WHAT IS NEEDED ▸
Print every line below that comes at or after the line containing "исключения.", exactly as written.

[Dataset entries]
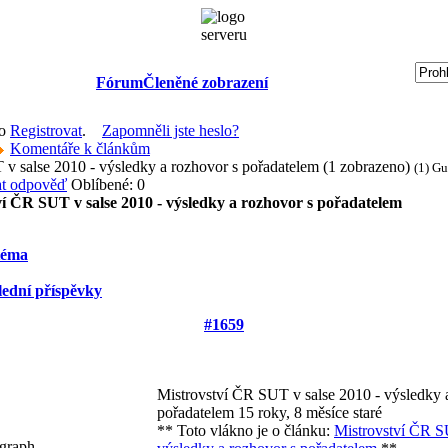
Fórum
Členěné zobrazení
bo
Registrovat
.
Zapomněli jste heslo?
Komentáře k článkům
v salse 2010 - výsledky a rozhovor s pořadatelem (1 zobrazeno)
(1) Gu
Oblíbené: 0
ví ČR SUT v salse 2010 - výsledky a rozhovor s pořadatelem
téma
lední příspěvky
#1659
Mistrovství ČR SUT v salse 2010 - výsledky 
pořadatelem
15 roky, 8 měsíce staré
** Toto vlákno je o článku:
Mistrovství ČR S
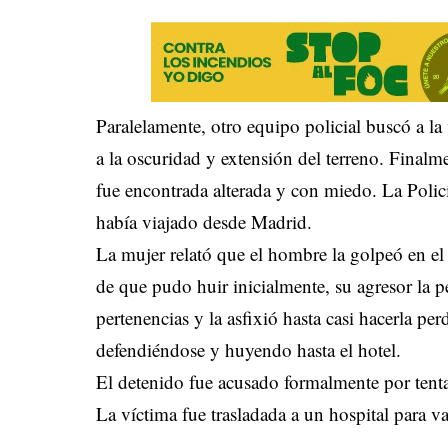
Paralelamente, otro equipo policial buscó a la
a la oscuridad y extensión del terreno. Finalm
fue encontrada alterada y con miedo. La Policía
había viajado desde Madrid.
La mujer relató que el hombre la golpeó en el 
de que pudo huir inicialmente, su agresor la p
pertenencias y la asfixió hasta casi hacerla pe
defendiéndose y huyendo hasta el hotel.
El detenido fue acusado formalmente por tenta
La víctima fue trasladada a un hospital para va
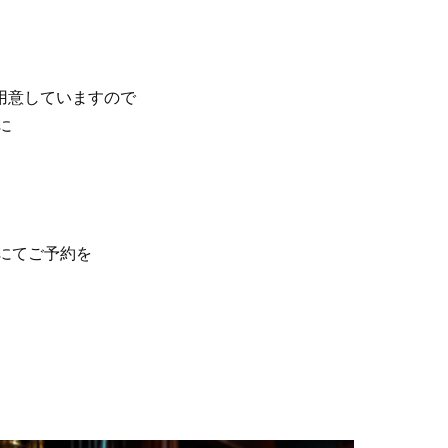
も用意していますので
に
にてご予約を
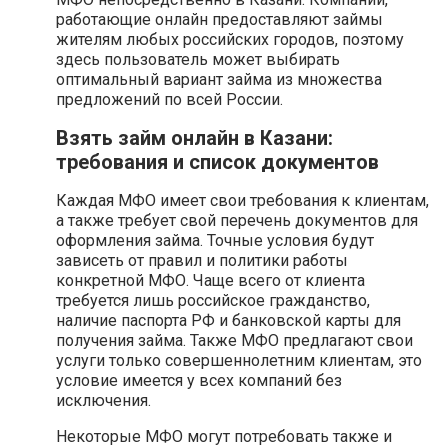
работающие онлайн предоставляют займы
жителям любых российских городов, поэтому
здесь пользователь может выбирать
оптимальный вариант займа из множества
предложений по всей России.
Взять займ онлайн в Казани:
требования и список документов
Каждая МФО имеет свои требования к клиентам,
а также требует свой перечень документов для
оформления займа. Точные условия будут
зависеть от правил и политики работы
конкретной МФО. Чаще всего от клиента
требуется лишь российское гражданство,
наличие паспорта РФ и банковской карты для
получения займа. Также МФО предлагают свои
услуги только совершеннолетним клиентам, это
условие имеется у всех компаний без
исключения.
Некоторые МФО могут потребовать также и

THE ANSWER ▸
исключения.
Некоторые МФО могут потребовать также и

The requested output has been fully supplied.